Slashdot Mirror


Millions of Pages Google Hijacked using ODP Feed

The Real Nick W writes "Threadwatch reports that millions of pages are being Google Hijacked using the 302 redirect exploit and the ODP's RDF dump. The problem has been around for a couple of years and is just recently starting to make major headlines. By using the Open Directory's data dump of around 4 million sites, and 302'ing each of those sites, the havoc being wreaked on the Google database could have catastrophic effects for both Google and the websites involved."

8 of 427 comments (clear)

  1. Easy to prosecute, hmmm? by r00t · · Score: 4, Interesting

    Google has the records, and probably the original
    site exists with behavior dependent on browser name
    being GoogleBot or not. The replacement site will
    generally have some way of making money, which can
    be tracked via financial transactions.

  2. 301 redirects by Anonymous Coward · · Score: 3, Interesting

    A few months ago, I rearranged my website. To make sure people could still find things, I put 301 redirects on all the old pages that I moved.

    I noticed in my logs that search engines have repeatedly requested the 301 pages, but often don't follow the links to the new pages. And when searched with google, the pages still show up with the old urls. Should I be using 302 redirects instead?

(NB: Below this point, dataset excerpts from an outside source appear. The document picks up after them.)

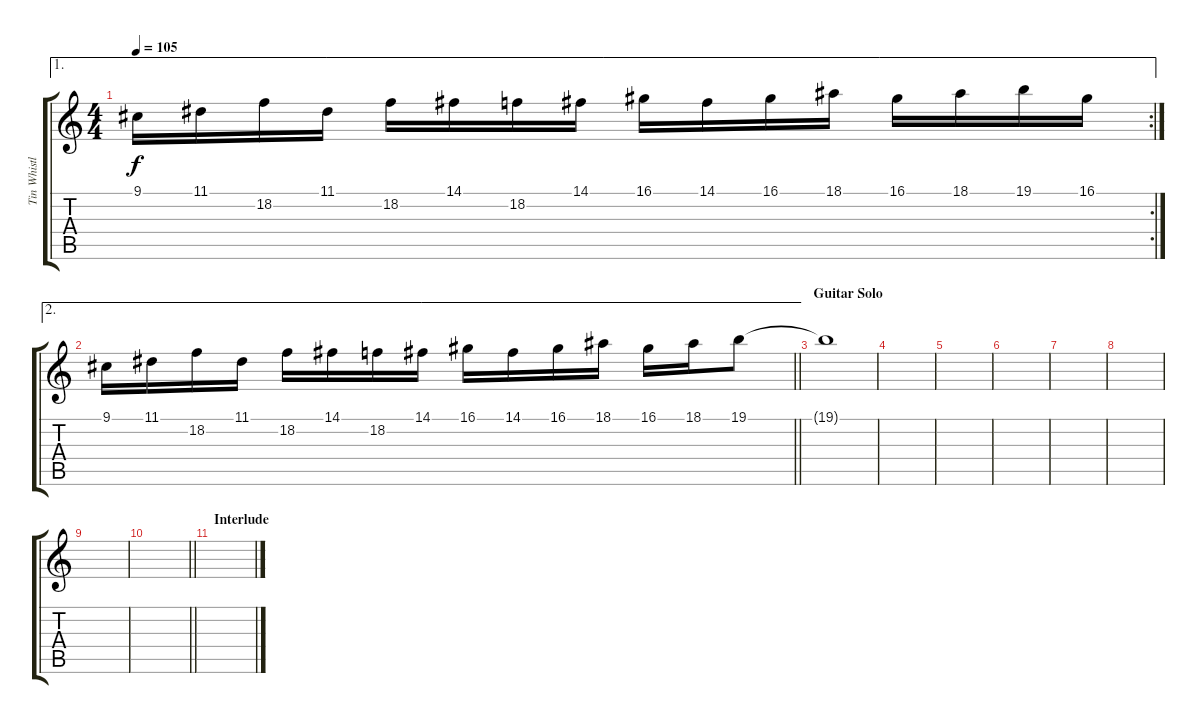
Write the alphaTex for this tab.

\track ("Tin Whistle" "Tin Whistl") {instrument piccolo}
\staff {score tabs}
\tuning (E4 B3 G3 D3 A2 E2) {hide}
\ae 1
\rc 2
\ts (4 4)
\tempo 105
\clef g2
\ks c
9.1.16{dy f} 11.1.16 18.2.16 11.1.16 18.2.16 14.1.16 18.2.16 14.1.16 16.1.16 14.1.16 16.1.16 18.1.16 16.1.16 18.1.16 19.1.16 16.1.16 |
\ae 2
\barLineRight lightlight
9.1.16 11.1.16 18.2.16 11.1.16 18.2.16 14.1.16 18.2.16 14.1.16 16.1.16 14.1.16 16.1.16 18.1.16 16.1.16 18.1.16 19.1.8 |
\section ("" "Guitar Solo")
19.1{t}.1 |
|
|
|
|
|
|
\barLineRight lightlight
|
\section ("" "Interlude")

  3. Not a surprise by faust2097 · · Score: 4, Interesting

    For at least the last 18-24 months it's been increasingly difficult to find non-spam/redirect/affiliate program links for a search on any popular consumer product on Google. Maybe they have too much faith in their current PageRank and think it needs to be tweaked instead of overhauled. Maybe they think they have enough momentum and don't care. They certainly should have the talent and resources to do something about this and it's kind of sad that they haven't. I predict we'll see another whizzy side project in a few months instead.

    The thing is that all they have to do is keep it just good enough that people won't leave. Remember, AdWords is Google's product, everything else [gmail, orkut, etc] they've got is just a way to show you those ads. Google's success is entirely because they had clearly better search results than anyone else. If another company can clearly best them then Google may be in trouble.

  4. My site is affected by barcodez · · Score: 4, Interesting

    My site the humor archives has been affected by this. I can tell because if you do the following search you can see a bunch of sites that are/were 302ing to my domain. I'm pretty pissed off and I seriously hope Google act soon to rectify the matter.

    --

    ----
  5. Re:Ugh. This is so not true. by metamatic · · Score: 4, Interesting

    Frankly, I'd like to see Google start blocking content-free traffic-boosting sites from the page results entirely.

    Google has login accounts, so let logged-in users have a link saying "report spam site". Track who files the most reliable reports, and if a few of those people all agree that a site is spam, nuke its pagerank.

    See how OpenRatings does reliability calculations for more info. Or buy them :-)

    --
    GCHQ Quantum Insert installed. If only our tongues were made of glass, how much more careful we would be when we speak
  6. Doesn't effect Yahoo by X · · Score: 4, Interesting

    I'm surprised nobody has mentioned that Yahoo has already closed the 302 hole.

    --
    sigs are a waste of space
  7. clsc.net seems to be down... by luap2000 · · Score: 4, Interesting

    here's my write-up on the problem from early February called Google and the Mysterious Case of the 1969 Pagejackers. the problem has been around for a long, long time.

    personally, i'm ready to give up google maps or something else (autolink?) if they would 'fix' this or at least be more transparent about what's going on. ;)

    btw, the word on the net is that the googleguy posting here isn't the real one. anybody have details on this?

    -kpaul

  8. Re:302 by Ryan+Stortz · · Score: 4, Interesting

    I think a resonable solution to this would be for Google to send a second spider to the site for every 302 Redirect they find, with a user-agent indicating its IE or any other browser. Then compare the data.

    Although, they could probably still figure out it's google by their IP, but it's a step in the right direction.

    --
    Bugs are just features that have been fixed.